Thursday, June 12, 2003
S.C. Agrees to Hear Female Ex-Executive’s Retaliation Claim
Woman Who Oversaw Sales Force Says She Was Forced Out for Not Firing Employee Deemed Unattractive by Male Superor
By KENNETH OFGANG, Staff Writer/Appellate Courts
The California Supreme Court yesterday agreed to decide whether an executive who claims she was forced from her position because she would not fire a sales associate her superior considered unattractive has a viable retaliation claim under the Fair Employment and Housing Act.
Six justices—Justice Kathryn M. Werdegar was the lone holdout—voted to grant review in Yanowitz v. L’Oreal USA, Inc., 106 Cal.App.4th 1036.
The First District Court of Appeal last March ordered reinstatement of a suit by Elysa Yanowitz, who alleges she was forced to take a stress leave, and was eventually replaced, as a middle-level manager with the company for reasons which included her telling the new manager of her division that she would not terminate the associate without a better reason.
Ruling on Hold
The decision places the First District ruling on hold. It had been cited in several unpublished Court of Appeal opinions in the three months since it was handed down, and two law firms representing large numbers of employers had asked that it be depublished.
The First District panel said Yanowitz could sue for retaliation because the alleged firing order was the product of the male executive’s gender-based stereotypical thinking that women must be attractive in order to sell cosmetics.
“A male executive’s order to fire a female employee because she fails to meet the executive’s standards for sexual attractiveness is an act of sex discrimination when no similar standards are applied to men,” Justice Linda Gemello wrote for Div. Five. “A lower-level manager’s refusal to carry out that order is protected activity, and an employer may not retaliate against her for that refusal.”
Yanowitz rose through the ranks of the company, formerly known as Cosmair, Inc. She started as a sales representative in 1981, was named regional sales manager in 1986, and was given additional responsibilities after the company was restructured in 1997.
The restructuring placed Yanowitz under a vice president, Richard Roderick, who reported to a general manager, Jack Wiswall. It was on a visit to a Macy’s store in San Jose that Wiswall allegedly told Yanowitz that he wanted her to get rid of the sales associate because she was “not good looking enough.”
Wiswall wanted the woman, a strong producer, replaced with “somebody hot,” Yanowitz testified. When she said that was not sufficient ground to fire a capable employee, she claims, Roderick and Wiswall began a series of retaliatory actions, including stirring up complaints from Yanowitz’s subordinates and subjecting her to a baseless audit of her travel and expense reports.
Inference of Retaliation
Gemello, writing for the Court of Appeal, said there was sufficient evidence from which a jury could infer that the plaintiff was the victim of retaliation because she opposed sex discrimination.
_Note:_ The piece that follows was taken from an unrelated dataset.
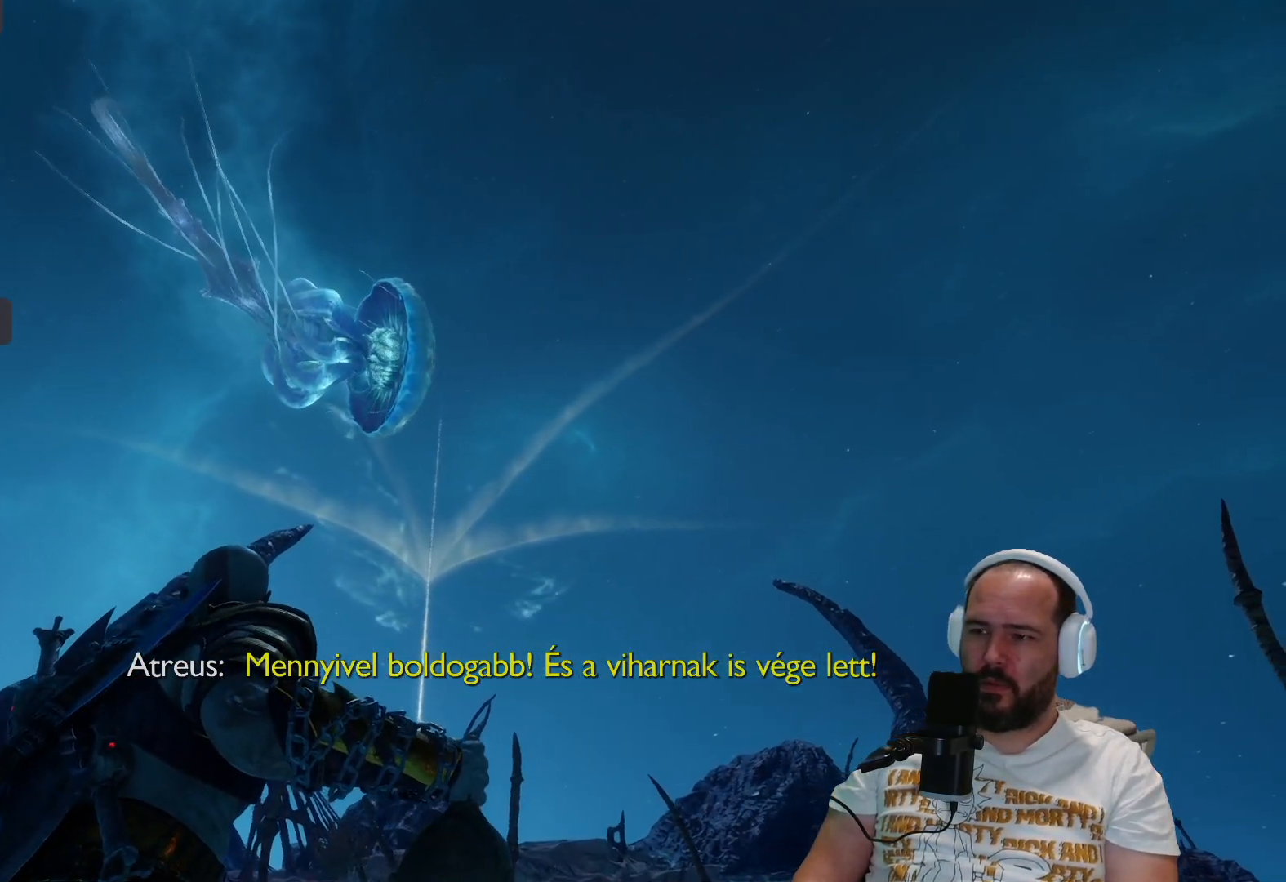
{"dt_ms": 500, "buttons": [], "left_stick": "center", "right_stick": "right", "events": [[100, "right_stick", "right"]]}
The justice agreed with L’Oreal that it could not be held liable for discrimination based on physical appearance, which is not a protected category under FEHA. But “the unwritten establishment of two sets of rules for success: for men, based on performance, and for women, based on appearance” is one of “the many guises” of sex discrimination in the workplace, Gemello wrote.
She cited a federal case holding that female sex appeal was not a bona fide occupational qualification for the position of airline flight attendant or ticket agent because “vicarious sex entertainment” was not “the primary service provided” by the airline.